===== Task input =====

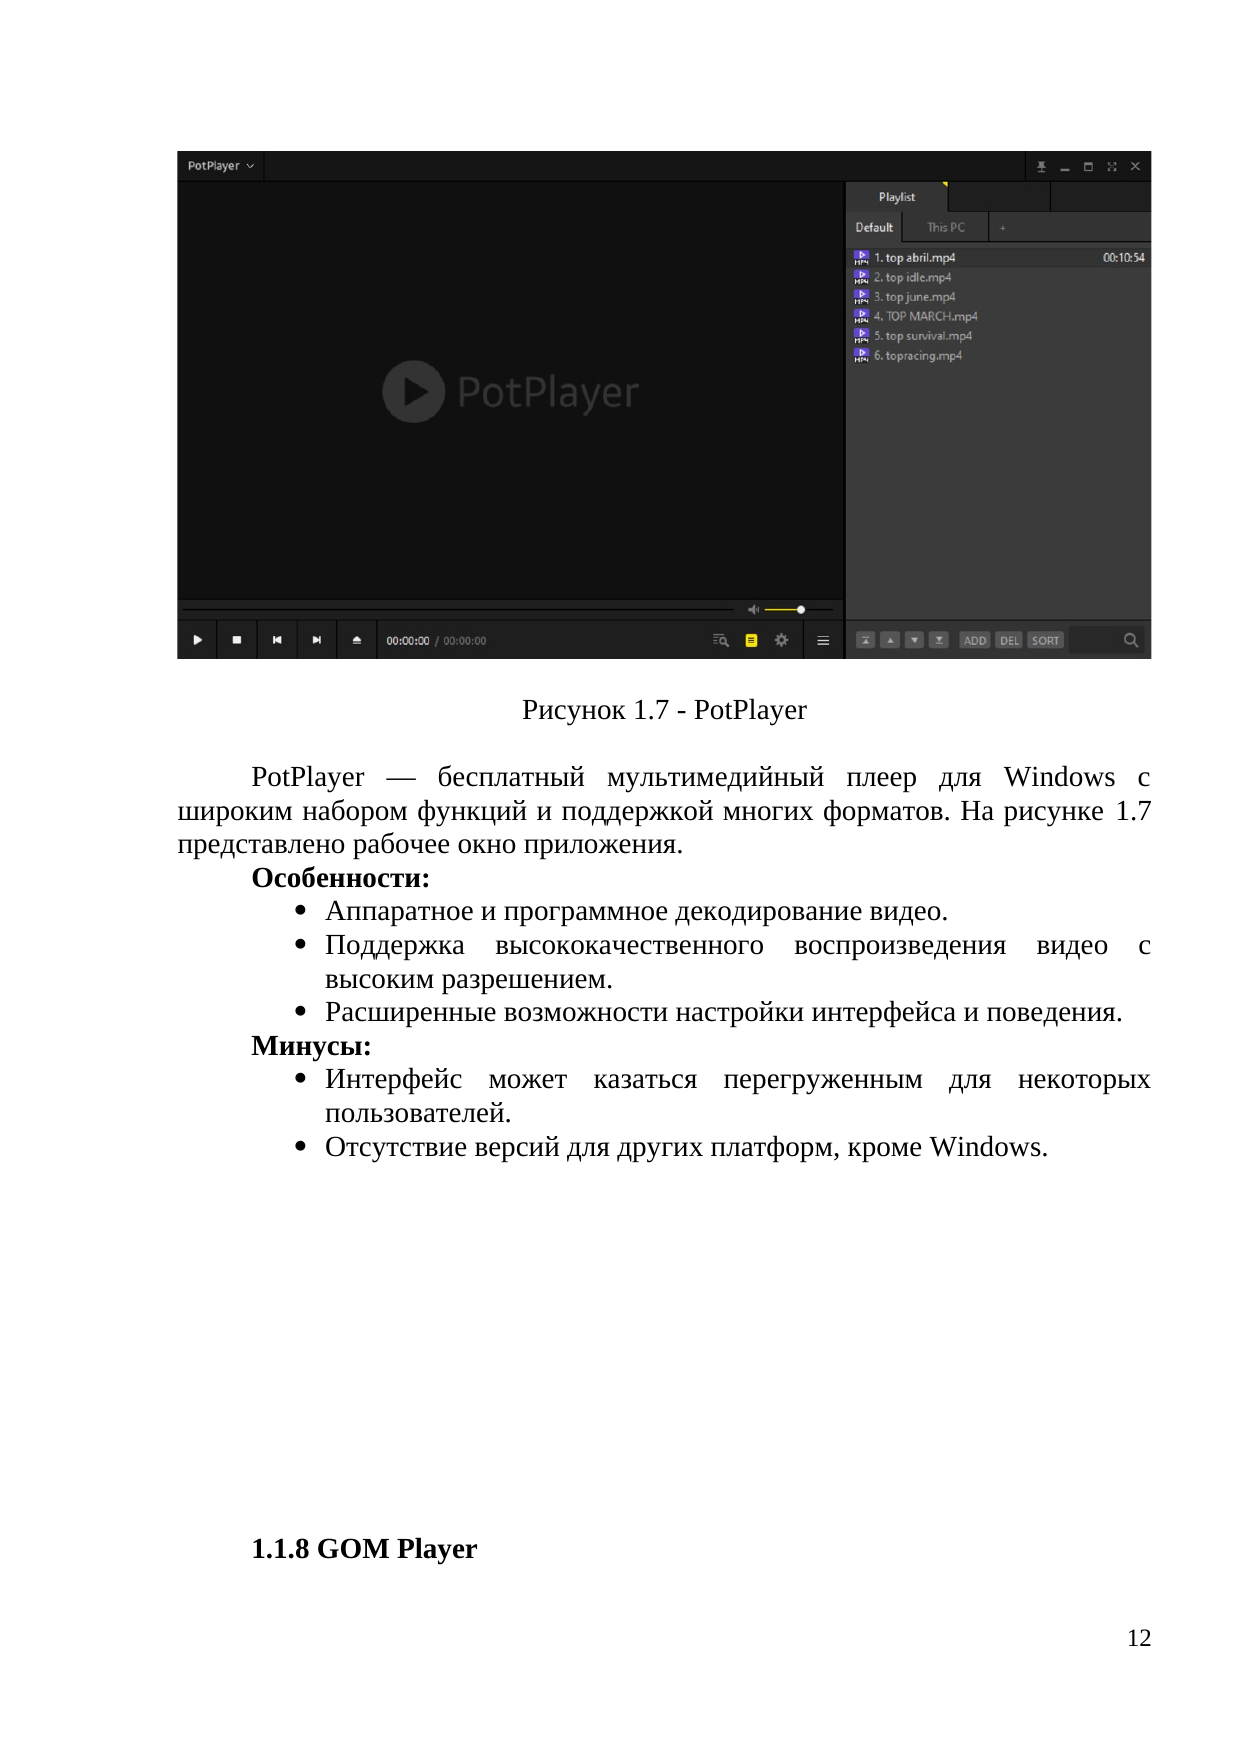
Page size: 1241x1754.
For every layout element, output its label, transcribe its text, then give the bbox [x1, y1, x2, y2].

list Поддержка высококачественного воспроизведения видео с высоким разрешением. [295, 927, 1152, 994]
text PotPlayer — бесплатный мультимедийный плеер для Windows с широким набором функций и поддержкой многих форматов. На рисунке 1.7 представлено рабочее окно приложения. [177, 759, 1152, 860]
picture [177, 151, 1152, 659]
text Особенности: [177, 860, 1152, 893]
list Расширенные возможности настройки интерфейса и поведения. [295, 994, 1152, 1028]
list Аппаратное и программное декодирование видео. [295, 893, 1152, 927]
list Интерфейс может казаться перегруженным для некоторых пользователей. [295, 1062, 1152, 1129]
text 1.1.8 GOM Player [177, 1531, 1152, 1565]
text Минусы: [251, 1028, 1152, 1062]
list Отсутствие версий для других платформ, кроме Windows. [295, 1129, 1152, 1162]
text Рисунок 1.7 - PotPlayer [177, 692, 1152, 726]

=====

Task goal: Print all the entries again exactly as written, but without the pictures.

Output for this exercise:
Page size: 1241x1754.
For every layout element, output its label, transcribe its text, then give the bbox [x1, y1, x2, y2].

list Поддержка высококачественного воспроизведения видео с высоким разрешением. [295, 927, 1152, 994]
text PotPlayer — бесплатный мультимедийный плеер для Windows с широким набором функций и поддержкой многих форматов. На рисунке 1.7 представлено рабочее окно приложения. [177, 759, 1152, 860]
picture [177, 151, 1152, 659]
text Особенности: [177, 860, 1152, 893]
list Расширенные возможности настройки интерфейса и поведения. [295, 994, 1152, 1028]
list Аппаратное и программное декодирование видео. [295, 893, 1152, 927]
list Интерфейс может казаться перегруженным для некоторых пользователей. [295, 1062, 1152, 1129]
text 1.1.8 GOM Player [177, 1531, 1152, 1565]
text Минусы: [251, 1028, 1152, 1062]
list Отсутствие версий для других платформ, кроме Windows. [295, 1129, 1152, 1162]
text Рисунок 1.7 - PotPlayer [177, 692, 1152, 726]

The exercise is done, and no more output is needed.